Every topic of discussion was taboo without communist party approval. Fried just never bothered to get advance clearance.
The club served as an outlet to listen and discuss classical music, something far removed from the overbearing state, the drudgery of work, and the miserable weather.
“It didn’t work out the way (Fried) wanted. I started to go when I was 20 years old. Now everyone in the audience is in their 60’s. There are no young people and I thought I have to get this all on film before it dies,” he said.
“The whole system, communism, was a fraud. It was about suppression and squeezing the life out of people. But even then, under this dictatorship they achieved some positive things.” Pinkhasov explained.
A composer and musicologist, Fried at 94 still runs the club but has never taken a salary, Pinkhasov said.
“We like to vilify the Soviet Union, but there were many positive aspects of the system. The music club shows a close group of friends getting together. Art mattered then. It was a matter of escape and in it a way to find reality,” said Harlow Robinson, professor of history at Northeastern University in Boston.
Pinkhasov left in 1976 and believed he would never return, only to see the spectacular collapse of the regime in 1991. But he did return – and often – to see family and friends and found the remnants of his old life still ticking.
Growing up in the aftermath of World War Two, Pinkhasov remembered the propagandist cartoons of Boris Efimov, perhaps Stalin’s favorite cartoonist.

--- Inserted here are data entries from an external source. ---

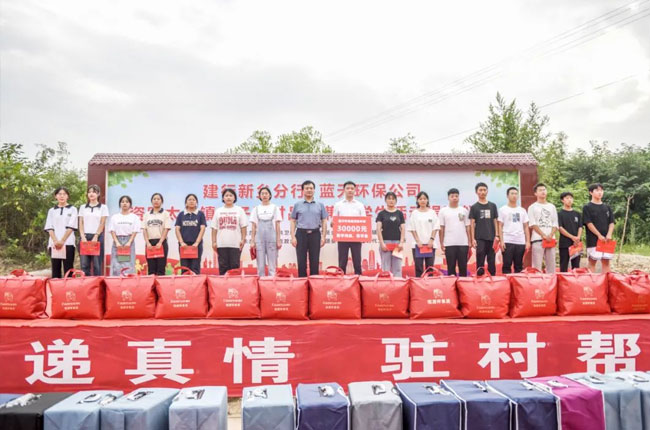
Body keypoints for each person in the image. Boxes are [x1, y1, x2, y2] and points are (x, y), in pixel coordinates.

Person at [290, 180, 328, 277]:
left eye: (311, 188)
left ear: (314, 190)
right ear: (303, 190)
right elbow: (293, 220)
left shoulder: (320, 205)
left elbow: (324, 221)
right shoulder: (297, 205)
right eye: (307, 188)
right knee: (301, 260)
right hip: (301, 234)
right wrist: (293, 237)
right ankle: (302, 281)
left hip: (315, 234)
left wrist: (323, 237)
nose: (309, 190)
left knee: (315, 259)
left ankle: (314, 282)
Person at [211, 188, 248, 275]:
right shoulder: (218, 211)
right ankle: (223, 283)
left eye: (231, 195)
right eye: (226, 195)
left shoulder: (239, 210)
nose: (228, 197)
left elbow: (243, 226)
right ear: (223, 198)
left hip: (235, 244)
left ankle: (234, 284)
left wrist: (243, 239)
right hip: (221, 244)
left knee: (234, 267)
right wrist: (214, 242)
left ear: (234, 198)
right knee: (223, 266)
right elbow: (214, 228)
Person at [333, 181, 366, 275]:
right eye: (348, 188)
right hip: (342, 237)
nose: (350, 190)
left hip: (356, 237)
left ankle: (358, 280)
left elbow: (364, 221)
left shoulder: (360, 205)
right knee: (342, 262)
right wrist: (333, 224)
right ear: (344, 190)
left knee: (357, 262)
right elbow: (334, 221)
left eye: (352, 188)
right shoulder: (338, 205)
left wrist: (364, 236)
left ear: (355, 190)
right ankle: (341, 280)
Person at [44, 187, 78, 278]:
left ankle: (68, 287)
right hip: (54, 244)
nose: (62, 196)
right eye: (59, 194)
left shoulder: (73, 209)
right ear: (55, 196)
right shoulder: (52, 211)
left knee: (68, 269)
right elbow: (49, 227)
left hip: (68, 243)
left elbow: (71, 226)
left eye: (64, 194)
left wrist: (62, 241)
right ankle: (56, 287)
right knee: (55, 270)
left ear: (68, 196)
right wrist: (55, 241)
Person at [583, 183, 615, 273]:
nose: (600, 192)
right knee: (592, 262)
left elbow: (612, 222)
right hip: (593, 239)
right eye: (597, 190)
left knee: (606, 262)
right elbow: (588, 223)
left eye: (601, 190)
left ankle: (606, 280)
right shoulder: (587, 207)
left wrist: (609, 234)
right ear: (591, 192)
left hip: (607, 239)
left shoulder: (607, 207)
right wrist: (599, 235)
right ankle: (592, 280)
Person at [498, 187, 530, 274]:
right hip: (507, 240)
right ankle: (507, 282)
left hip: (520, 241)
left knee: (519, 266)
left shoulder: (522, 210)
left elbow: (526, 226)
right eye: (512, 193)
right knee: (507, 265)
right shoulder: (502, 209)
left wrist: (527, 241)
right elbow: (500, 226)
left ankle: (517, 282)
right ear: (507, 196)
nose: (514, 195)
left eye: (516, 194)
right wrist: (501, 241)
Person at [250, 187, 281, 277]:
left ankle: (272, 282)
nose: (264, 195)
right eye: (262, 193)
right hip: (259, 239)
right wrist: (252, 241)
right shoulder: (256, 209)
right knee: (260, 264)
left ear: (270, 195)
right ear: (259, 196)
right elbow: (253, 226)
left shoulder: (275, 208)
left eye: (266, 193)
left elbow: (277, 225)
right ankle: (261, 281)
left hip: (272, 238)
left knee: (272, 263)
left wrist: (278, 240)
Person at [439, 188, 471, 277]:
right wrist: (441, 242)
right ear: (448, 198)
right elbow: (441, 228)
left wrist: (469, 241)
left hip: (463, 243)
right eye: (452, 196)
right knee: (451, 267)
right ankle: (452, 285)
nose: (454, 198)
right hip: (449, 243)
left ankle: (463, 284)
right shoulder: (443, 211)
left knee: (463, 267)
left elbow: (468, 227)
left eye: (456, 196)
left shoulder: (464, 210)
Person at [527, 183, 559, 273]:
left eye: (544, 190)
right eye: (540, 190)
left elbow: (555, 223)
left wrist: (551, 235)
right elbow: (532, 223)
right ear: (535, 193)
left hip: (550, 239)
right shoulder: (532, 207)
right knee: (536, 266)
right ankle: (537, 281)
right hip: (538, 239)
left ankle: (551, 281)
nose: (543, 192)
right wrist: (543, 235)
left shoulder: (552, 207)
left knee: (551, 265)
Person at [408, 191, 440, 278]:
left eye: (424, 199)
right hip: (418, 245)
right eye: (420, 199)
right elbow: (412, 228)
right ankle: (419, 285)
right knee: (418, 268)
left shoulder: (432, 212)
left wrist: (431, 240)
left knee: (430, 268)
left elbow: (435, 227)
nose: (422, 200)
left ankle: (429, 285)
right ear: (417, 201)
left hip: (430, 245)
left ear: (427, 200)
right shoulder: (414, 213)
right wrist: (418, 241)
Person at [78, 184, 108, 276]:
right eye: (89, 192)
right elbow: (81, 223)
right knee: (84, 265)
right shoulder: (83, 207)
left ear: (98, 194)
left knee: (96, 264)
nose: (91, 194)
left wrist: (96, 236)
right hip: (85, 237)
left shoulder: (103, 207)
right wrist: (82, 236)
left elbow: (102, 223)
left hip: (97, 237)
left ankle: (97, 283)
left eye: (94, 192)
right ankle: (86, 283)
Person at [469, 182, 499, 276]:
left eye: (484, 190)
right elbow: (472, 224)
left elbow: (495, 221)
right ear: (476, 192)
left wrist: (497, 235)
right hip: (480, 238)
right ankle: (480, 279)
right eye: (480, 190)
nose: (482, 192)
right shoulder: (474, 207)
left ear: (487, 191)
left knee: (491, 261)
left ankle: (492, 279)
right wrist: (473, 239)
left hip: (491, 238)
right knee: (480, 261)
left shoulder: (492, 205)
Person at [375, 191, 406, 277]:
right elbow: (378, 229)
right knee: (386, 267)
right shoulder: (381, 214)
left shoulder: (399, 213)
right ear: (385, 200)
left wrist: (401, 242)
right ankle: (386, 284)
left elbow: (403, 228)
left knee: (397, 267)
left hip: (397, 243)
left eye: (393, 199)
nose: (391, 200)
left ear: (396, 201)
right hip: (386, 242)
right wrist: (382, 243)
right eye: (389, 199)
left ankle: (398, 283)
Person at [108, 195, 140, 276]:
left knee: (129, 263)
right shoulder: (115, 217)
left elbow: (135, 231)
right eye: (122, 202)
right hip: (117, 241)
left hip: (129, 241)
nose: (124, 203)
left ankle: (128, 281)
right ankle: (115, 281)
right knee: (116, 264)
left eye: (127, 202)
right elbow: (112, 230)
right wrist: (116, 242)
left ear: (130, 204)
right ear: (120, 204)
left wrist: (129, 242)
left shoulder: (134, 217)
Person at [175, 193, 207, 274]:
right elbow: (177, 229)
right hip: (184, 245)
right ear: (186, 202)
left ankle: (196, 282)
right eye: (189, 200)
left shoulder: (200, 214)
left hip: (196, 245)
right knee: (184, 267)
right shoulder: (181, 214)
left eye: (193, 200)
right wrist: (181, 242)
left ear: (196, 202)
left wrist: (197, 243)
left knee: (195, 267)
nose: (191, 201)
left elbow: (202, 228)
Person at [142, 193, 171, 276]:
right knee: (151, 269)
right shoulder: (147, 214)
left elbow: (166, 229)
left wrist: (160, 242)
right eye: (154, 199)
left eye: (158, 199)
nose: (156, 201)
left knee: (161, 269)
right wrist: (147, 243)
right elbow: (144, 229)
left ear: (162, 201)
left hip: (161, 243)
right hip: (150, 243)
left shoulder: (165, 214)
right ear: (151, 201)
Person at [558, 192, 583, 272]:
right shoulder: (559, 214)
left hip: (576, 244)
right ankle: (562, 279)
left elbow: (580, 227)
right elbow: (560, 228)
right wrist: (572, 237)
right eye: (567, 198)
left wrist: (578, 238)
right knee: (563, 265)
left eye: (571, 198)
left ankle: (576, 279)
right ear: (562, 200)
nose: (569, 200)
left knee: (576, 266)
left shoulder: (577, 214)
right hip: (564, 243)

His brother Mikhail Koltsov was a journalist and top editor of Pravda before Josef Stalin had him arrested and executed in one of his purges.

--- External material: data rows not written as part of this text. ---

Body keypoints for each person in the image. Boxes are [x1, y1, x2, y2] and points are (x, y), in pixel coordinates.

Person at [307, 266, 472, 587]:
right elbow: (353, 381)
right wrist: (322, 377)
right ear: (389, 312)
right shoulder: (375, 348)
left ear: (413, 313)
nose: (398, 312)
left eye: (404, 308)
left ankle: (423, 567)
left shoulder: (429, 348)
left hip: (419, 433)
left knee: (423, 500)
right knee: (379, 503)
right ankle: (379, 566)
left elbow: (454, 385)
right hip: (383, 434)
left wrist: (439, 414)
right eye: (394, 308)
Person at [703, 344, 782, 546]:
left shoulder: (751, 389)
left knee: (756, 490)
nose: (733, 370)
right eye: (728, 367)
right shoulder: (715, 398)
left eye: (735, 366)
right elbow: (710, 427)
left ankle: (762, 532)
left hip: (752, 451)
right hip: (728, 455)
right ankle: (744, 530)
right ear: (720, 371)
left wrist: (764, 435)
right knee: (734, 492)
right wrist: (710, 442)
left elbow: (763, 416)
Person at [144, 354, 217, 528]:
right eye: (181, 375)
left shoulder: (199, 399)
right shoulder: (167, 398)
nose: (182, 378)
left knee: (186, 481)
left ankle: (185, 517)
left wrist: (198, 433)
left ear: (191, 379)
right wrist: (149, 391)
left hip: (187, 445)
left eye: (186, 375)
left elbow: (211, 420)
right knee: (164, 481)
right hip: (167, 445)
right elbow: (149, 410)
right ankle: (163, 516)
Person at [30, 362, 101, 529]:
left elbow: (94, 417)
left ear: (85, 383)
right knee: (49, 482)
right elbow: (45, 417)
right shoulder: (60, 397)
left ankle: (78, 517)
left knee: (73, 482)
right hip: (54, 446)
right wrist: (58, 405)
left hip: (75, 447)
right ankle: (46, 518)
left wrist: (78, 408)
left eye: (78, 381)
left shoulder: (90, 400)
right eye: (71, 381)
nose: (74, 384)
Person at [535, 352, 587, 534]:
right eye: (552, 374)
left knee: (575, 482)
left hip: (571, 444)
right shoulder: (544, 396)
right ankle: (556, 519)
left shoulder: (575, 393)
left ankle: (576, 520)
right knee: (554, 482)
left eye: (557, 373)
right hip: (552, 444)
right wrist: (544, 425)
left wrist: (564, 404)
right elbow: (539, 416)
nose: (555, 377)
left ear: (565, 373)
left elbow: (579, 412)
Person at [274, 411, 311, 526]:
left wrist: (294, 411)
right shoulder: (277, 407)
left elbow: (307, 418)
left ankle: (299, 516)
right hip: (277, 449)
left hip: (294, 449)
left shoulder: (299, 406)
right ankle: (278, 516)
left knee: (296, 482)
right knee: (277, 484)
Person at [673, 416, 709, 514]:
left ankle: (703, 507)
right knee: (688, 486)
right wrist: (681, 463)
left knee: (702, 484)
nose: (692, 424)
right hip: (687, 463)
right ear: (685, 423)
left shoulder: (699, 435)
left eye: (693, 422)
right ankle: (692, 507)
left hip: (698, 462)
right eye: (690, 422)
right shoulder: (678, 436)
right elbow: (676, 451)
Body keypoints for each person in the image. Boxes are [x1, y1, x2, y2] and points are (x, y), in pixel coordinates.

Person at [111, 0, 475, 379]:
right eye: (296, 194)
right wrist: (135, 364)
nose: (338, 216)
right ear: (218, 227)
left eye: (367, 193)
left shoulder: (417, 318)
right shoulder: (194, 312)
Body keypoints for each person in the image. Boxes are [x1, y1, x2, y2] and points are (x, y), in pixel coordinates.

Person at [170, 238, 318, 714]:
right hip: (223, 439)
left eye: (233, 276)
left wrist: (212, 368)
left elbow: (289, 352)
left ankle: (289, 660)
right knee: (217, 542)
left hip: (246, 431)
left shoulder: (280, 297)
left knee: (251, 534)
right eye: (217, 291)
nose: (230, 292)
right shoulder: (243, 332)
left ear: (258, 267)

Efimov antagonized the Nazis so much during Russia’s brutal war against Germany that Hitler issued a standing order to have him arrested and shot once Moscow was captured.
When he died at age 108 in 2008, the diminutive man from Moscow, a Jew, was buried in the Russian Orthodox Novodevichy Cemetery, along with Boris Yeltsin and other Russian elite.
“Why wasn’t I arrested?. This question people very often ask me, and I don’t really know the answer, but I think Stalin liked my cartoons,” Efimov said in the film titled “I am not Giordano Bruno.”
The film’s title is a reference to the 16th Century Italian priest, philosopher and astronomer who died when he refused to sign onto Vatican statements that the earth was the center of the universe.
Another film called “Judge Not…” tells the story of Tikhon Khrennikov, the first and last secretary of the Union of Soviet Composers, whose job was thrust upon him by Stalin in 1948. He held it until the Soviet Union’s collapse. He died at 94 in 2007.
His influence in the country was enormous. He was responsible for the music played publicly in Russia, the venues, salaries, and the pecking order of Soviet musicians.
Pinkhasov says that while authors and poets were convicted of anti-Soviet behavior, with many imprisoned, exiled from public life or killed, no musical composer under Khrenikov was believed to have suffered similar fates.